By Chip Chandler — Digital Content Producer
Visions of the future and explorations of the past: Check out my reviews of Blade Runner 2049 and Viceroy's House.
Blade Runner 2049
As I recently confessed in our Play Here Movie Club on Facebook, I only recently got around to seeing the original Blade Runner (well, Ridley Scott's final cut of it, not the original original) just a couple of weeks ago.
So unlike a lot of you, perhaps, I don't have up to 35 years' worth of ruminating on the acknowledged sci-fi classic as I go into Blade Runner 2049, its belated sequel by director Denis Villeneuve — just a lifetime of hearing how great and misunderstood the original was and seeing its influence spread in films, comic books and elsewhere.

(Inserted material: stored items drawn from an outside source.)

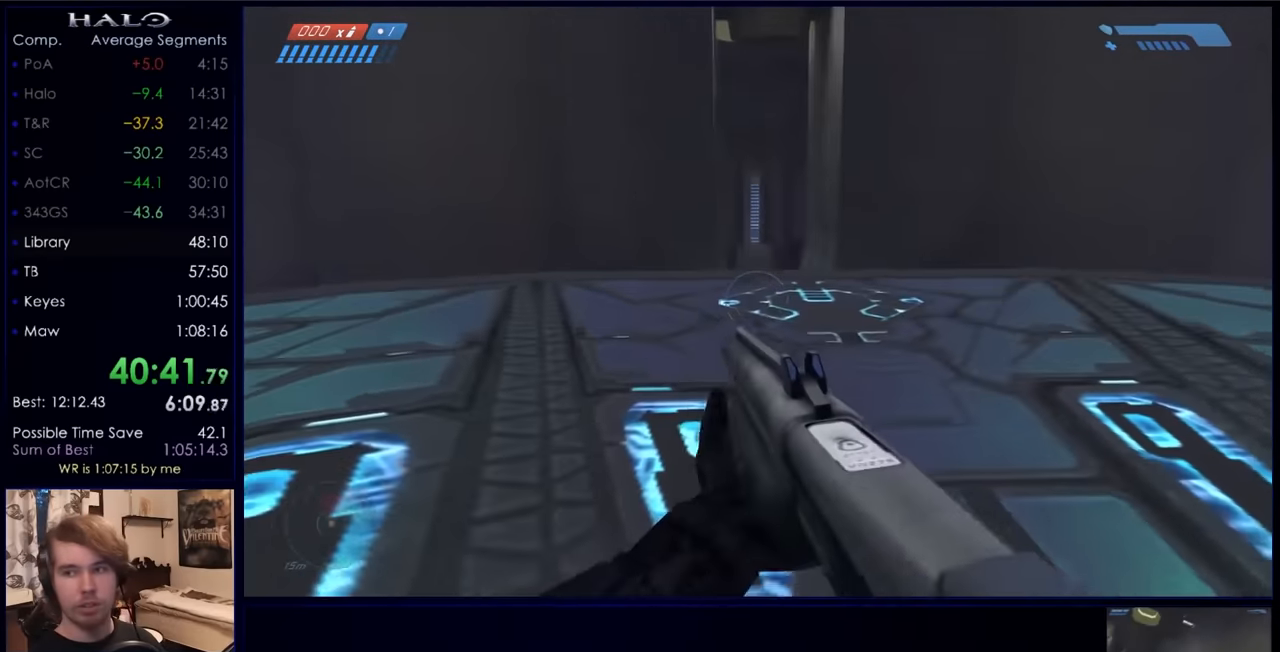
{"keys": [], "mouse": [], "events": []}
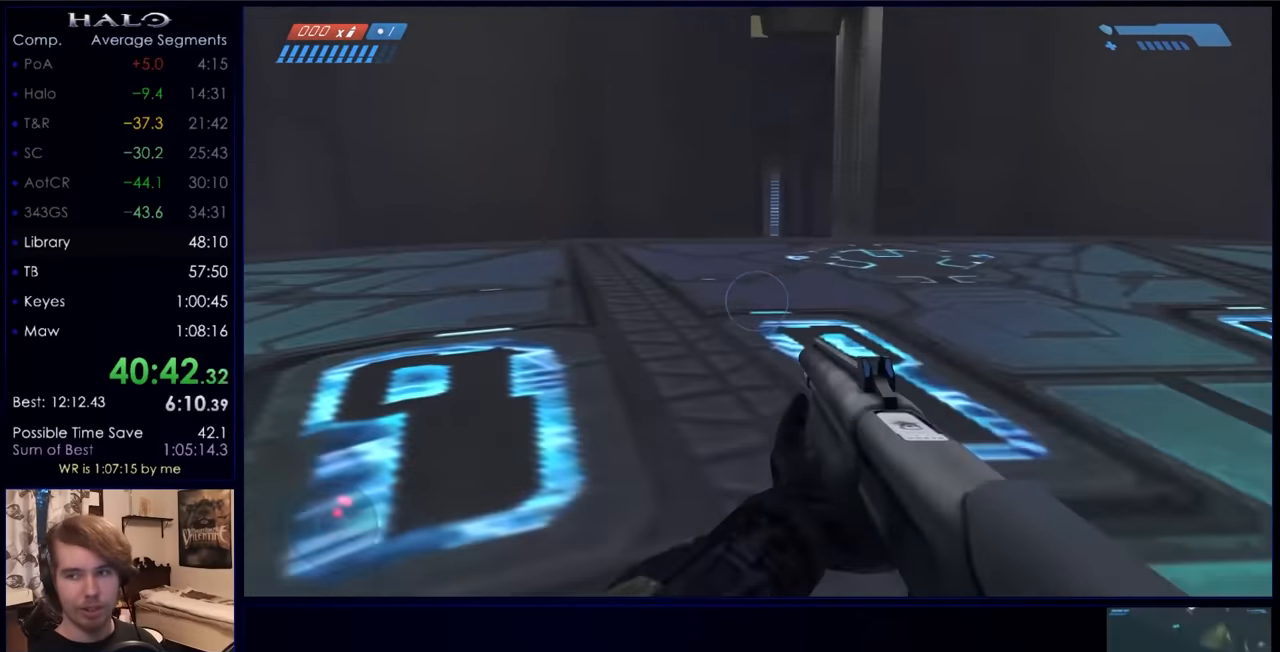
{"keys": ["d"], "mouse": [], "events": [[33, "d", "down"]]}
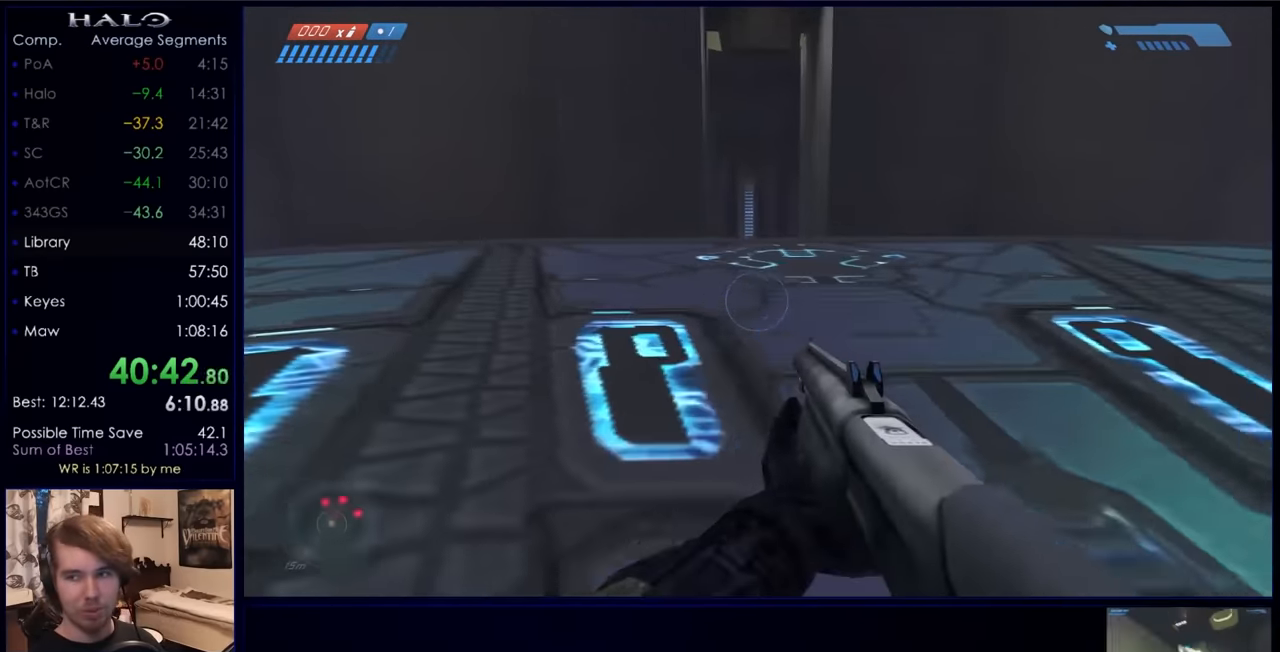
{"keys": [], "mouse": [], "events": [[200, "d", "up"]]}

In a way, that puts me in the same position as KD6.3-7, or "K," played by Ryan Gosling in full-on brood mode. K is a latter-day blade runner — tasked, as Harrison Ford's Rick Deckard was in the original film with tracking down and killing rogue replicants. Replicants, if you don't know (and if you're reading this review, I have to think you're at least a little familiar with the term) are the artificial life forms developed for slave labor in this future society. Early models developed feelings and were summarily marked for destruction; as the replicants have developed in the years since Deckard was active, their lives are now open-ended, except when officers like K are sent to "retire" them.
K struggles to understand what's really going on in his world. He's a replicant, but he can feel something akin to love for his holographic girlfriend, Joi (Ana de Armas). And then he learns something even more stunning after he retires an older replicant, Sapper Morton (Dave Bautista) — the fact of which, as K's boss (Robin Wright) tells us, could "break the world." I don't want to even hint at what K discovers, but it does send him on a search for Deckard, who he finds in an apricot-colored wasteland that once was Las Vegas.

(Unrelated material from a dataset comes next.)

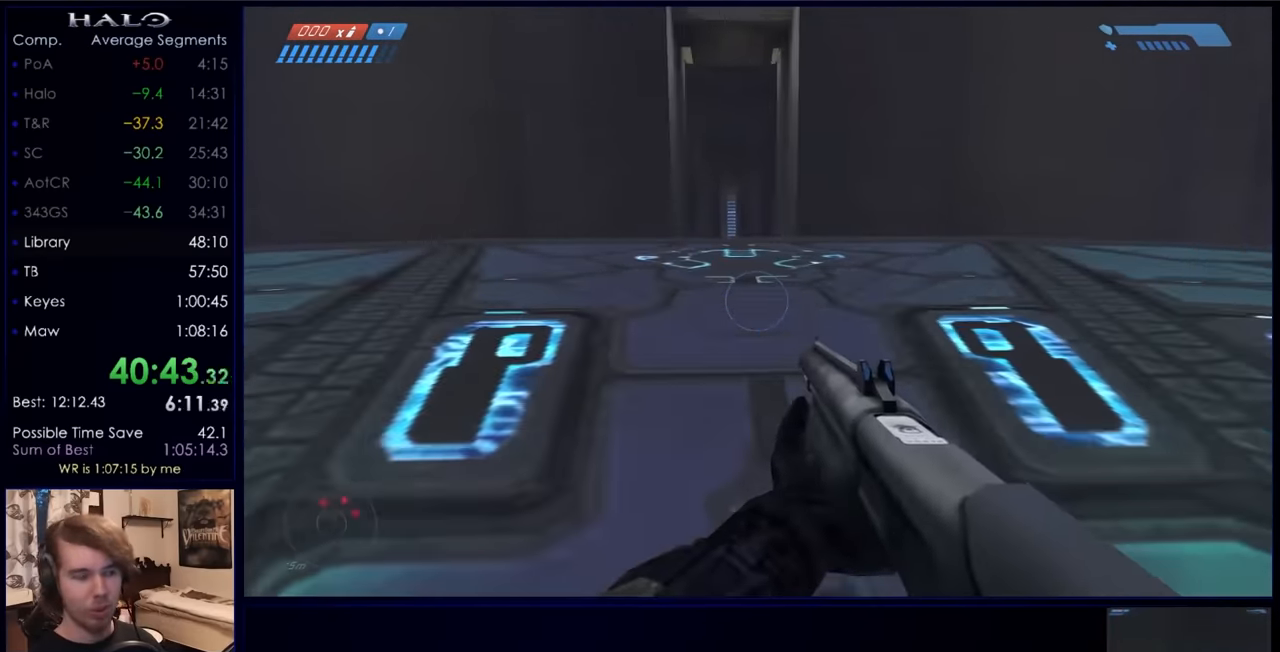
{"keys": ["w"], "mouse": [], "events": [[200, "d", "down"], [300, "w", "down"], [333, "d", "up"]]}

There's a late twist that, honestly, didn't sit right with me at first. It confounds because it runs so contrary to the typical way these stories go, but upon reflection, it elevated the film. Sorry for the vagueness, but I really hesitate to say more.
Here's what I can talk about: Villeneuve's direction and Roger Deakins' stunning cinematography. Villeneuve works at what one might charitably call a deliberate pace. A friend I saw it with would disagree, feeling that it was instead impossibly long. It did feel overly long at points to me, as well, though I still found most of it captivating and, thanks to Deakins' incredible work, exceedingly beautiful. The visuals are awe-inspiring, in fact, and benefit from seeing on a huge movie screen.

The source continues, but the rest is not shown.